Frequently Asked Questions

  • Plugin “” needs an upgrade

    If you get an email from Wordfence that says The plugin “” needs an upgrade and lists a version number, don’t panic. One reason this can happen is if plugins are embedded in your theme. When plugins are embedded in a theme you often don’t get notified when those plugins have updates available. The easiest way to find out if this is the cause of your warning is to google the version number you received in the email and the theme name. Most often a theme developer has already released an update and if not, a forum post in their support area may help speed the process up.

    Contact us if you see this happening under any other circumstances than the ones described above.

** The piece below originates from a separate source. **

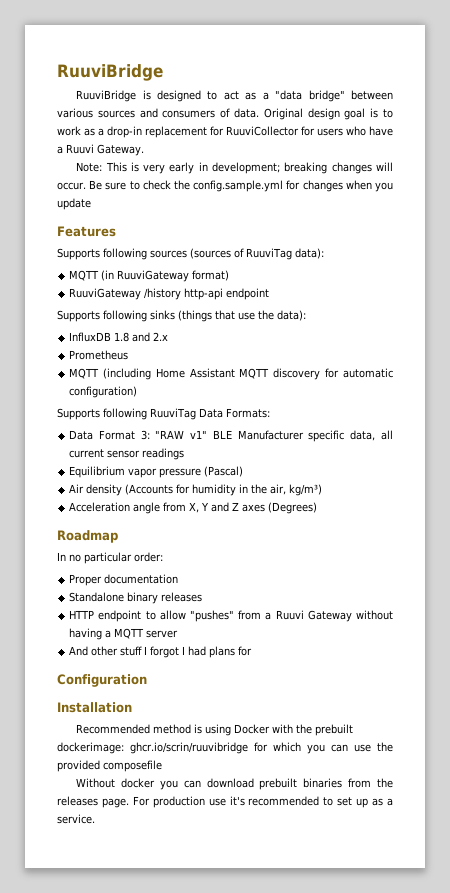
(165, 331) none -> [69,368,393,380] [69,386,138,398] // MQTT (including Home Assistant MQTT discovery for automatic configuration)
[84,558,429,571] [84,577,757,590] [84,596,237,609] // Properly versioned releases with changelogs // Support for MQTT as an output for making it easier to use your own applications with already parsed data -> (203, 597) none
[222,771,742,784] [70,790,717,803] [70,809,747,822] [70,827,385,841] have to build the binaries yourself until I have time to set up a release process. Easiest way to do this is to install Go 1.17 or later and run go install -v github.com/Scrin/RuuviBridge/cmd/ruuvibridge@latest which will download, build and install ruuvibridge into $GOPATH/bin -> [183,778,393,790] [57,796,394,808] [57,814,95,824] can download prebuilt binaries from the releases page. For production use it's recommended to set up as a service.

  • ‘How does Wordfence get IPs’ setting is misconfigured

    When Wordfence detects that your site is behind a “reverse proxy”, you may need to adjust the option How does Wordfence get IPs on the Dashboard > Global Options page in the “General Wordfence Options” section, or by clicking the link in the admin notice that warns you about the issue. This includes the following message, followed by a recommendation:

    Your 'How does Wordfence get IPs' setting is misconfigured

    Solution: You can click the link in the message to apply the recommended setting, or you can adjust the setting manually.

    Additional Options
    If you do not want this scan to run, this can be disabled on the options page at Scan for misconfigured How does Wordfence get IPs. Wordfence also runs this check upon activation, to ensure that your settings are correct.

    For advanced users, there are two constants that can be set to control this feature. (See Wordfence constants for advanced configuration: WORDFENCE_DISABLE_MISCONFIGURED_HOWGETIPS and WORDFENCE_CHECKHOWGETIPS_TIMEOUT.)

    If you have dismissed the admin notice about this option being misconfigured, it can reappear when a new version of Wordfence is installed, to be sure you are aware of the issue. If you do not want the admin notice to reappear, you can use the constant above to disable the notice permanently.